GBP: The June Pound has been through a bumpy overnight session, and has bounced back into positive territory early in today’s trading. A sluggish reading on UK Retail Sales may have due in some part to poor weather, but has come on the heels of yesterday’s sluggish Unemployment data and will provide further evidence for the Bank of England to start up fresh easing measures later this year. Improving global risk attitudes are lifting prices clear of yesterday’s lows, but the Pound is unlikely to climb back up towards the recent highs without some consistent improvement with upcoming UK economic data. The June Pound may climb up towards the 152.64 area later this morning, and will have to rely on a stronger tone from outside markets in order to sustain this recovery.
JPY: The June Yen could not sustain any sort of upside momentum during the overnight session, and enters this morning’s trading squarely on the defensive. Yesterday’s Euro collapse provided a brief inflow of flight to safety support, but the prospect of upcoming Bank of Japan easing measures continue to drag prices further to the downside. This weekend’s G20 meeting is likely to provide plenty of fresh rhetoric against “competitive devaluation”, but is highly unlikely to single out Japan for criticism. With global risk sentiment showing signs of improvement, the Yen is likely to see a new weekly low during the next few hours. The June Yen may find nearterm support around the 101.40 level, but we would still be inclined to wait for a near-term bounce back toward yesterday’s highs before putting on long put option strategies.
CHF: The June Swiss was able to find its footing after yesterday’s downdraft, and continues to climb further away from the recent lows this morning. While today’s modest improvement in global risk sentiment will provide underlying support to the Swiss Franc, it will be difficult to fully regain upside momentum unless there is continued improvement with risk appetites both inside and outside Europe. The June Swiss could rise up towards the 107.75 level later this US morning, but is likely to continue losing ground to the Euro as long as EU trouble-spots are able to stay out of the market news headlines.

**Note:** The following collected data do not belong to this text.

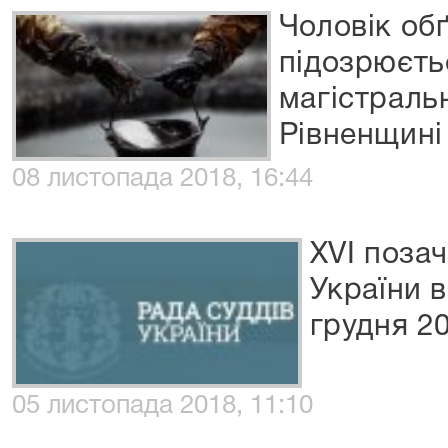
Чоловік об
підозрюєть
магістраль
Рівненщині
08 листопада 2018, 16:44
XVI позач
України в
грудня 2
05 листопада 2018, 11:10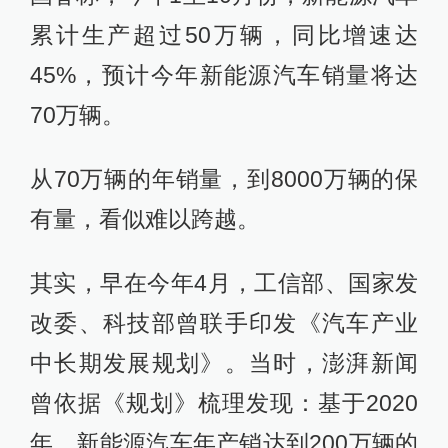
累计生产超过50万辆，同比增速达
45%，预计今年新能源汽车销量将达
70万辆。
从70万辆的年销量，到8000万辆的保
有量，看似难以跨越。
其实，早在今年4月，工信部、国家发
改委、科技部曾联手印发《汽车产业
中长期发展规划》。当时，澎湃新闻
曾依据《规划》梳理发现：基于2020
年，新能源汽车年产销达到200万辆的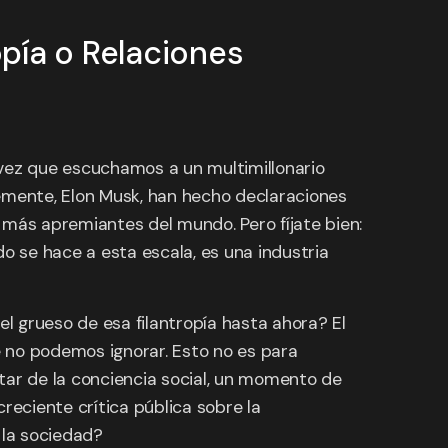
opía o Relaciones
a vez que escuchamos a un multimillonario
temente, Elon Musk, han hecho declaraciones
s más apremiantes del mundo. Pero fíjate bien:
ndo se hace a esta escala, es una industria
l grueso de esa filantropía hasta ahora? El
 no podemos ignorar. Esto no es para
tar de la conciencia social, un momento de
reciente crítica pública sobre la
 la sociedad?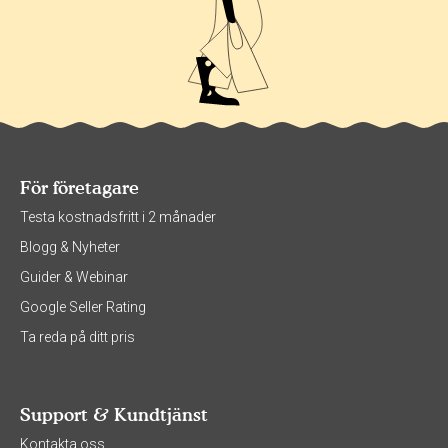
För företagare
Testa kostnadsfritt i 2 månader
Blogg & Nyheter
Guider & Webinar
Google Seller Rating
Ta reda på ditt pris
Support & Kundtjänst
Kontakta oss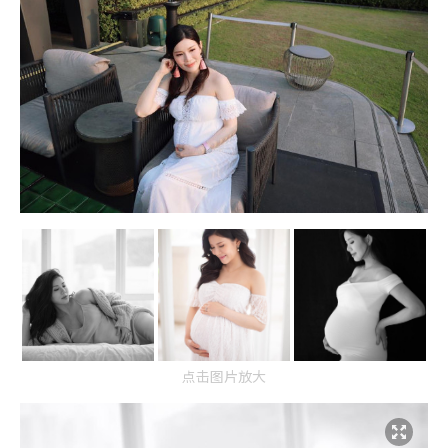
点击图片放大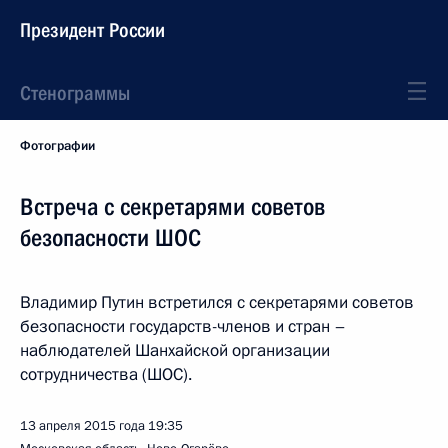
Президент России
Стенограммы
Фотографии
Встреча с секретарями советов
безопасности ШОС
Владимир Путин встретился с секретарями советов
безопасности государств-членов и стран –
наблюдателей Шанхайской организации
сотрудничества (ШОС).
13 апреля 2015 года
19:35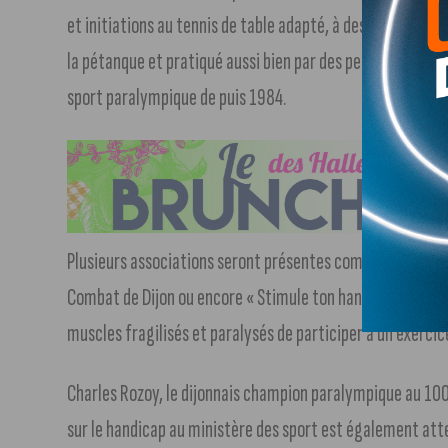
et initiations au tennis de table adapté, à des parcours d
la pétanque et pratiqué aussi bien par des personnes vali
sport paralympique de puis 1984.
Plusieurs associations seront présentes comme l’AHCUB (A
Combat de Dijon ou encore « Stimule ton handicap » qui u
muscles fragilisés et paralysés de participer à un exercic
Charles Rozoy, le dijonnais champion paralympique au 100 
sur le handicap au ministère des sport est également att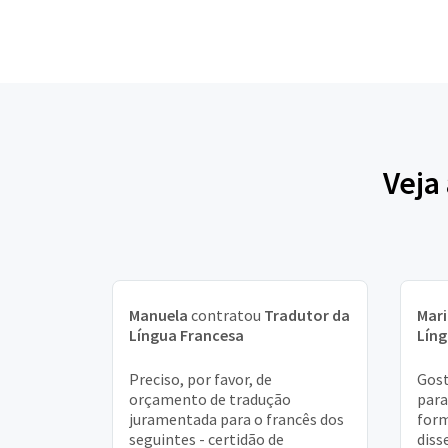
Veja
Manuela
contratou
Tradutor da
Mar
Língua Francesa
Líng
Preciso, por favor, de
Gost
orçamento de tradução
para
juramentada para o francês dos
form
seguintes - certidão de
diss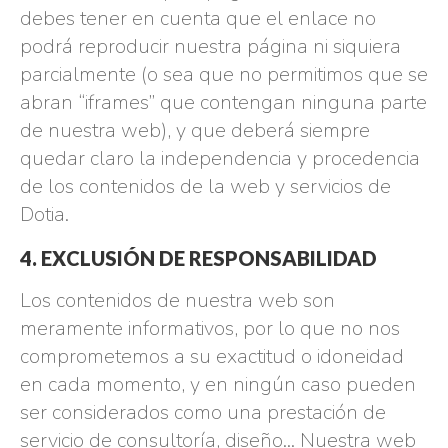
debes tener en cuenta que el enlace no
podrá reproducir nuestra página ni siquiera
parcialmente (o sea que no permitimos que se
abran “iframes” que contengan ninguna parte
de nuestra web), y que deberá siempre
quedar claro la independencia y procedencia
de los contenidos de la web y servicios de
Dotia.
4. EXCLUSIÓN DE RESPONSABILIDAD
Los contenidos de nuestra web son
meramente informativos, por lo que no nos
comprometemos a su exactitud o idoneidad
en cada momento, y en ningún caso pueden
ser considerados como una prestación de
servicio de consultoría, diseño… Nuestra web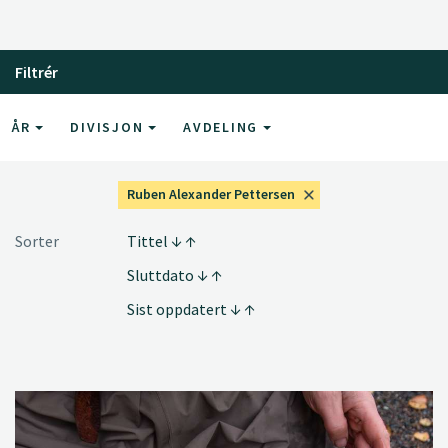
Filtrér
ÅR
DIVISJON
AVDELING
Ruben Alexander Pettersen
Sorter
Tittel
Sluttdato
Sist oppdatert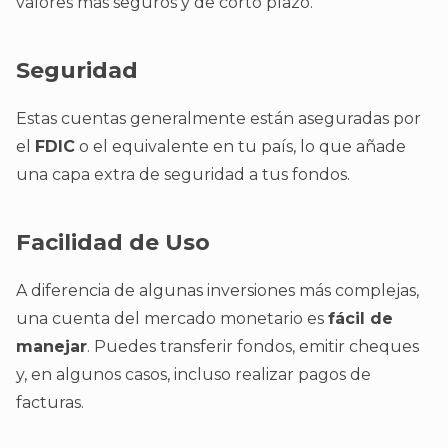
valores más seguros y de corto plazo.
Seguridad
Estas cuentas generalmente están aseguradas por
el
FDIC
o el equivalente en tu país, lo que añade
una capa extra de seguridad a tus fondos.
Facilidad de Uso
A diferencia de algunas inversiones más complejas,
una cuenta del mercado monetario es
fácil de
manejar
. Puedes transferir fondos, emitir cheques
y, en algunos casos, incluso realizar pagos de
facturas.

CAD: The June Canadian is finding plenty of benefit from this US morning’s recovery in global risk sentiment, but will have trouble fully shaking off the impact of yesterday’s Bank of Canada meeting results. While the BOC kept with their “hawkish” bias, a much larger than expected reduction in their growth forecast for the Canadian economy will cast a long shadow over the market over the near-term. The June Canadian could take today’s rebound up towards the 97.70 level this morning, and will need to see much stronger gains from energy and metals markets in order to regain any sizable portion of this week’s steep losses.